* _Excerpt to read_:
##########

Yeah, because people like to put things in categories ...

Ali: They want to categorize. They find someone to compare me to and put it in that category, and that's fine. I have no problems with that. But I don't say I do any kind of style. It'd be cool to be in a really cool rock band, but I don't think that will happen.

Who knows, maybe some day?

Ali: Yeah, maybe ...

I mean, there are plenty talented musicians in liverpool and beyond, so maybe you want to try do a side project ...

Ali: I think I'm too lazy, but maybe one day, maybe one day ...

Maybe the ambition comes with the years ...

Ali: Yeah, totally, yeah. 

In respect to the meaning or message of a song  do you have a particular plan for it, when you start writing the song or do you just see how it goes, revolve it around an idea and take it from there?

Ali: I think it's 50:50. A lot of times I will think of a line, one verse line comes to mind, I mean that happened with 'The Locker' - 'clear out your locker' came to me once, 'Jekyll & Hyde', similar thing. There's a lot of songs I only got one line and use that line and build a song around it. A lot of times there is this thing I like to call 'psychic songwriting– and what happens, is, I pick up my guitar and write a song. And about two weeks later 'Oh my god, I did write that song about this?', and it's related to something that happened. I know it sounds really weird and maybe ridiculous, but I bet a lot of songwriters will agree. You write a song and at that time it doesn't really make sense but maybe a couple of days later, maybe a week later, maybe a month later 'Oh my god, that's what I was writing about', and it let yourself subconsciously offload emotions, I guess. And it just kind of happens that way. So it's definitely 50:50, I will definitely have plans, in co-writing with people I'm trying to get it more structured, but often I sit down with the guitar and see what comes out.

##########

* _Entries provided_:

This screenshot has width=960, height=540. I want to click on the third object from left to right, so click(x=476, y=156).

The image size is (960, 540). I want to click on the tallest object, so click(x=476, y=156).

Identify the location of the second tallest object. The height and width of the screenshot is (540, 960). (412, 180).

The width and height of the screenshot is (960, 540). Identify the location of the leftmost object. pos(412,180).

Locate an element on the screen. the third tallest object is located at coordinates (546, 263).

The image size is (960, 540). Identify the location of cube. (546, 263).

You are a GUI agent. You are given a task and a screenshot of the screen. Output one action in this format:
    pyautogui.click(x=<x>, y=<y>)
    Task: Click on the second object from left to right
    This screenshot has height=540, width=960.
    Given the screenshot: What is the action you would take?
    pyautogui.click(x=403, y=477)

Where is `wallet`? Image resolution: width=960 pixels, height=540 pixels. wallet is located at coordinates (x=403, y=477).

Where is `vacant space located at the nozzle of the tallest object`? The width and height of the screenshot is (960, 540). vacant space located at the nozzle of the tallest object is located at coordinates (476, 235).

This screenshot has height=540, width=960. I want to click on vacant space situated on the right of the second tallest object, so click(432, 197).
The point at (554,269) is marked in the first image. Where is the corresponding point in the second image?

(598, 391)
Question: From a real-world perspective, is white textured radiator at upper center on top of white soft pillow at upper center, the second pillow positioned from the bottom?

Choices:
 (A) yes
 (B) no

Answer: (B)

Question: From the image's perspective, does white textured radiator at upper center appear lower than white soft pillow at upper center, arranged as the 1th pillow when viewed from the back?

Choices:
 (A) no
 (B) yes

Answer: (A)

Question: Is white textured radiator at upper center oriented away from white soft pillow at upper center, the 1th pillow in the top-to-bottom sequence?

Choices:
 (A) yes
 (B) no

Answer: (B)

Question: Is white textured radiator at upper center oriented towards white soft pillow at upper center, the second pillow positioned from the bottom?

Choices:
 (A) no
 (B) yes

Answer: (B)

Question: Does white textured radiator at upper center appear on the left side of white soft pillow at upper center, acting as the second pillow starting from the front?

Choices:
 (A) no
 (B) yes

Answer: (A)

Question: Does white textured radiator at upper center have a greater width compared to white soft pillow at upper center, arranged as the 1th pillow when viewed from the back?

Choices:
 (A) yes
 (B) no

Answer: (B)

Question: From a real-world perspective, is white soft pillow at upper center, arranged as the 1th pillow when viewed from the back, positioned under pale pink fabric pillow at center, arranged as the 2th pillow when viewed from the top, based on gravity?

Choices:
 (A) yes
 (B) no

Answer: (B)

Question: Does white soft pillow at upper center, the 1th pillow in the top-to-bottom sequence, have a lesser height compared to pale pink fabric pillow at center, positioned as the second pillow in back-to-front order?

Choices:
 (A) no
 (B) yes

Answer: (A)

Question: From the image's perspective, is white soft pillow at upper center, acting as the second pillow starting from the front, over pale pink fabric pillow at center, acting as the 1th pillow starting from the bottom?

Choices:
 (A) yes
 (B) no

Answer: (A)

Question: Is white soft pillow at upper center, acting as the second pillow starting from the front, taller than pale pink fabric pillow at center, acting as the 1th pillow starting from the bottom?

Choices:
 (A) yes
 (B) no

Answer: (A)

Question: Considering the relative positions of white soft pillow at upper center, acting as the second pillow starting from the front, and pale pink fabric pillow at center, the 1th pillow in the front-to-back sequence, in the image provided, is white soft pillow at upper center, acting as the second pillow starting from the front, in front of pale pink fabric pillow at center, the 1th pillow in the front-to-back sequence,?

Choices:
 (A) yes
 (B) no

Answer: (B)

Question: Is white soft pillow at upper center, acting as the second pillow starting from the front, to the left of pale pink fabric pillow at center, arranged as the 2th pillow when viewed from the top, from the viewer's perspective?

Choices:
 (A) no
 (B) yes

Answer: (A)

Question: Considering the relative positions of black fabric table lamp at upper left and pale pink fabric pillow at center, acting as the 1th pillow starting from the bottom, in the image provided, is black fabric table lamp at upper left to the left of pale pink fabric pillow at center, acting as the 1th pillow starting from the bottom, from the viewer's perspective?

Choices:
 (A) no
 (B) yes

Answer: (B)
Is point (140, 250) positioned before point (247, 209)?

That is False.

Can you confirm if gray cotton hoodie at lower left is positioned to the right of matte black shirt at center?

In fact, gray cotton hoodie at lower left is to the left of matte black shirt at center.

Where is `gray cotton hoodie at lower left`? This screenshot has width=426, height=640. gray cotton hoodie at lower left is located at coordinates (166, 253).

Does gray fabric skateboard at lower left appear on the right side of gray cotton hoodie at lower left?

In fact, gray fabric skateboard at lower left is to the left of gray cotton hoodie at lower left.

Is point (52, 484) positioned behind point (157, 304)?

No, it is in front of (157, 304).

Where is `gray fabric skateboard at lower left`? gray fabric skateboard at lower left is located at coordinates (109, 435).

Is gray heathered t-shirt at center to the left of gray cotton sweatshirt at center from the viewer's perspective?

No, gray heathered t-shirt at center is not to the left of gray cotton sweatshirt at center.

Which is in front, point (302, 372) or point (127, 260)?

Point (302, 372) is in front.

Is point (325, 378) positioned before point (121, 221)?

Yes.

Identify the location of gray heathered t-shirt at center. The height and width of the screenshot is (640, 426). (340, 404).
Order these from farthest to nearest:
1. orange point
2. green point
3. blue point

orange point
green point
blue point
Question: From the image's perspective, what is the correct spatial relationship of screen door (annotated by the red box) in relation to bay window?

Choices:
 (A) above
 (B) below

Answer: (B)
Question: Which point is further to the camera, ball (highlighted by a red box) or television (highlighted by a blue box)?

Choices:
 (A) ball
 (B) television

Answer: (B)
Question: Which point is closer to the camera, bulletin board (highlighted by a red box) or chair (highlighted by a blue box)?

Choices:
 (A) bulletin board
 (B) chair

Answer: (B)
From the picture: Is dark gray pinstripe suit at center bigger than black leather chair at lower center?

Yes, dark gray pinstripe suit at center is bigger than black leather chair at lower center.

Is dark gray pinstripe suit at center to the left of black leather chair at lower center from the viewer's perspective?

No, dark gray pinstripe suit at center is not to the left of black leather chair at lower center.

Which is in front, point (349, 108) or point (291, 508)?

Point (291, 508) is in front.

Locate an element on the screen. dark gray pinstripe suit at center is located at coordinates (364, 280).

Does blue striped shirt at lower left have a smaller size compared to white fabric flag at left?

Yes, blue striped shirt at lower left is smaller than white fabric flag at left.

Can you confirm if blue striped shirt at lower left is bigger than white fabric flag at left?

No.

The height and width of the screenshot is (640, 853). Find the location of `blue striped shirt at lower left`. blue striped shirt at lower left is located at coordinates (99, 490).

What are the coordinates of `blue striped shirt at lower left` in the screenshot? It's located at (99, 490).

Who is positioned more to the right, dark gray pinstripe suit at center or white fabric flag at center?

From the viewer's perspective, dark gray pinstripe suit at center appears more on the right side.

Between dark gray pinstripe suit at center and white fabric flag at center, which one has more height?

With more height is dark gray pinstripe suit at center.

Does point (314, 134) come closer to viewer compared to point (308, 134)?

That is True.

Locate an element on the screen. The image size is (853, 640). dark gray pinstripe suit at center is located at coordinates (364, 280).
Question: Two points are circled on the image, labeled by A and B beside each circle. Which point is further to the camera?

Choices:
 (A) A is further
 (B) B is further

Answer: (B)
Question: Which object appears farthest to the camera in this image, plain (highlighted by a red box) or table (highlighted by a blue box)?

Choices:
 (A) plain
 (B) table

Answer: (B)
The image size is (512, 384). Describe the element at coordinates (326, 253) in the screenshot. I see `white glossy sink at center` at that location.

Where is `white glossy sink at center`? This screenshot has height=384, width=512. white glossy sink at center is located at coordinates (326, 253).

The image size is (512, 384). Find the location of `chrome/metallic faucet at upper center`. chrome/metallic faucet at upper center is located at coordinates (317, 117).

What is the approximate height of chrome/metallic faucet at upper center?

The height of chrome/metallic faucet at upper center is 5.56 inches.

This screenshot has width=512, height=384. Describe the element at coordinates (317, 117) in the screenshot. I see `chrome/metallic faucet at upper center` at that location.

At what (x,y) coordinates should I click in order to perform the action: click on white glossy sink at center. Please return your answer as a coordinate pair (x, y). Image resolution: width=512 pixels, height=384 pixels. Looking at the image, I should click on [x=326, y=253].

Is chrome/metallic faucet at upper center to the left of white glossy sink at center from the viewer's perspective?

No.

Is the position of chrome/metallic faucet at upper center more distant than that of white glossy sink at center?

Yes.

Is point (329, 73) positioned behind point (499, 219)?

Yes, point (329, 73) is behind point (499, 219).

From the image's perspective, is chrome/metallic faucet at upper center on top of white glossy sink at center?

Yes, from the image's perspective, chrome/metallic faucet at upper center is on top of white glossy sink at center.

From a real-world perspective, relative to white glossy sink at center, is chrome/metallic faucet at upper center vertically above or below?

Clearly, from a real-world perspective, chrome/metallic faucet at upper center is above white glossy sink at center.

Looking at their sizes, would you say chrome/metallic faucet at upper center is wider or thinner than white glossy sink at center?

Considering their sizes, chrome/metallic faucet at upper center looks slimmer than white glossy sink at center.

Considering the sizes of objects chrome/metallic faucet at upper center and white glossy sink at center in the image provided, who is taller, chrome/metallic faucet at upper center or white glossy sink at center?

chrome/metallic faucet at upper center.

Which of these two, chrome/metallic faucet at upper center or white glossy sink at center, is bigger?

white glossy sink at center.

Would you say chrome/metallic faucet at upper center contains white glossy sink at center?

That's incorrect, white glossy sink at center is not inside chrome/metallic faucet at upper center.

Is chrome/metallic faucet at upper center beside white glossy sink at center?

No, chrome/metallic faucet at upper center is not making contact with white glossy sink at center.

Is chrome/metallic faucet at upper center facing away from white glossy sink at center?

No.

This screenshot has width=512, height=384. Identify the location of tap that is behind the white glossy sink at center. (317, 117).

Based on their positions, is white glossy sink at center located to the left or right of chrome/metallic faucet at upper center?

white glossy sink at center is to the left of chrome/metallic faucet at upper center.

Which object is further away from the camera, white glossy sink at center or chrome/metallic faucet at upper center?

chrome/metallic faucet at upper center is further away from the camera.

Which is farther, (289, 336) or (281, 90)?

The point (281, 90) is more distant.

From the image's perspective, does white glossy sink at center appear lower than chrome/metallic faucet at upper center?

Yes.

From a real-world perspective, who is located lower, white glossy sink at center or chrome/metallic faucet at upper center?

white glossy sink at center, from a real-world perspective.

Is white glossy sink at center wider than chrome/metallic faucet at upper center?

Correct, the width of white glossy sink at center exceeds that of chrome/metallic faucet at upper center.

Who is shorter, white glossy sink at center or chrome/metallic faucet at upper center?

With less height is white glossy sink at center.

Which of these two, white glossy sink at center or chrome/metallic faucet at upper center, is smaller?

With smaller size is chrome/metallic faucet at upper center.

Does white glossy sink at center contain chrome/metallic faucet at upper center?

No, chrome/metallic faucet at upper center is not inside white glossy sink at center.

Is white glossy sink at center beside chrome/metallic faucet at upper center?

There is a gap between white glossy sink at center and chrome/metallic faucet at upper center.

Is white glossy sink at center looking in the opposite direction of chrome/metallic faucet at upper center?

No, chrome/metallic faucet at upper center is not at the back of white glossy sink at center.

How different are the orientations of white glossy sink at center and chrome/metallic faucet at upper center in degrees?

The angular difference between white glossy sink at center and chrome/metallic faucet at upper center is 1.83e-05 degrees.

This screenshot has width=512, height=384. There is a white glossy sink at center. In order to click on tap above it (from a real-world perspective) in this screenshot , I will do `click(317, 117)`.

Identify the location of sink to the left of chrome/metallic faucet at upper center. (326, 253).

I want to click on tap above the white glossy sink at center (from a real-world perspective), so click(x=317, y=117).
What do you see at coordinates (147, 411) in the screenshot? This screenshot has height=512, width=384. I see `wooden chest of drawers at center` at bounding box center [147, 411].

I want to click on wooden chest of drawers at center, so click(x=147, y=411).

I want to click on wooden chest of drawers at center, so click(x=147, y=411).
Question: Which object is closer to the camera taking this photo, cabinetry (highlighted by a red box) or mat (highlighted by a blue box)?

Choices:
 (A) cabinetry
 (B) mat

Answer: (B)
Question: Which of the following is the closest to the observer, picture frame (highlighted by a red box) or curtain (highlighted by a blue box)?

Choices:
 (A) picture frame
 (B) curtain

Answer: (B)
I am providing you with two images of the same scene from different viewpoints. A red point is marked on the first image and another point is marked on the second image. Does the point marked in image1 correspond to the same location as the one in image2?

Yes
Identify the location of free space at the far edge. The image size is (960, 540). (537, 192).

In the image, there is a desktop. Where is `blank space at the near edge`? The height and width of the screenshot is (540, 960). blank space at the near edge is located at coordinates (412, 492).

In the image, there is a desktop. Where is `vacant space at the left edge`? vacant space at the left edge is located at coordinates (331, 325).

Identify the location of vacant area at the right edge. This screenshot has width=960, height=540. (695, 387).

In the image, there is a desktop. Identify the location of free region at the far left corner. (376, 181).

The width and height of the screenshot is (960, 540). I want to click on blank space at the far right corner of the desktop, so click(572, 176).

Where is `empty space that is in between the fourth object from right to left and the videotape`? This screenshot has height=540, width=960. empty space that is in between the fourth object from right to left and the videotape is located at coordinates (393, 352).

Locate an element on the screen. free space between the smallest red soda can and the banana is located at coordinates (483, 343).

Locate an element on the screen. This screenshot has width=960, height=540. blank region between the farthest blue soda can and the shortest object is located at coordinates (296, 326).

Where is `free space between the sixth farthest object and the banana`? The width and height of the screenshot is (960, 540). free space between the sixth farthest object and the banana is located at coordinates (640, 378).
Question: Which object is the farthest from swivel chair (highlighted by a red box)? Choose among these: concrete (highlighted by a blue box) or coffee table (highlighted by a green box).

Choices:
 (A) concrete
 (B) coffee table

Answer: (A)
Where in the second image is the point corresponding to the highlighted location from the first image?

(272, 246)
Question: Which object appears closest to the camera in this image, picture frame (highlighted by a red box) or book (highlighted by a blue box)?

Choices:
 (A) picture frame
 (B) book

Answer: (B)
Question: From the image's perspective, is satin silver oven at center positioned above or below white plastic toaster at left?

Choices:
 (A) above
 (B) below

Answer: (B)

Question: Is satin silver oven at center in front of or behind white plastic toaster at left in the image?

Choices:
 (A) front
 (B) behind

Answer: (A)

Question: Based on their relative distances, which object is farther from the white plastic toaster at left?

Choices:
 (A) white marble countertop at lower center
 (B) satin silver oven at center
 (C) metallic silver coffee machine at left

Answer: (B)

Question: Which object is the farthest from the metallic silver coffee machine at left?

##########

* _Aim of the exercise_: Copy the interview passage starting at "Who knows, maybe" and ending at "one day ...", changing "musicians" to "artists".

* _Correct response_:
Who knows, maybe some day?

Ali: Yeah, maybe ...

I mean, there are plenty talented artists in liverpool and beyond, so maybe you want to try do a side project ...

Ali: I think I'm too lazy, but maybe one day, maybe one day ...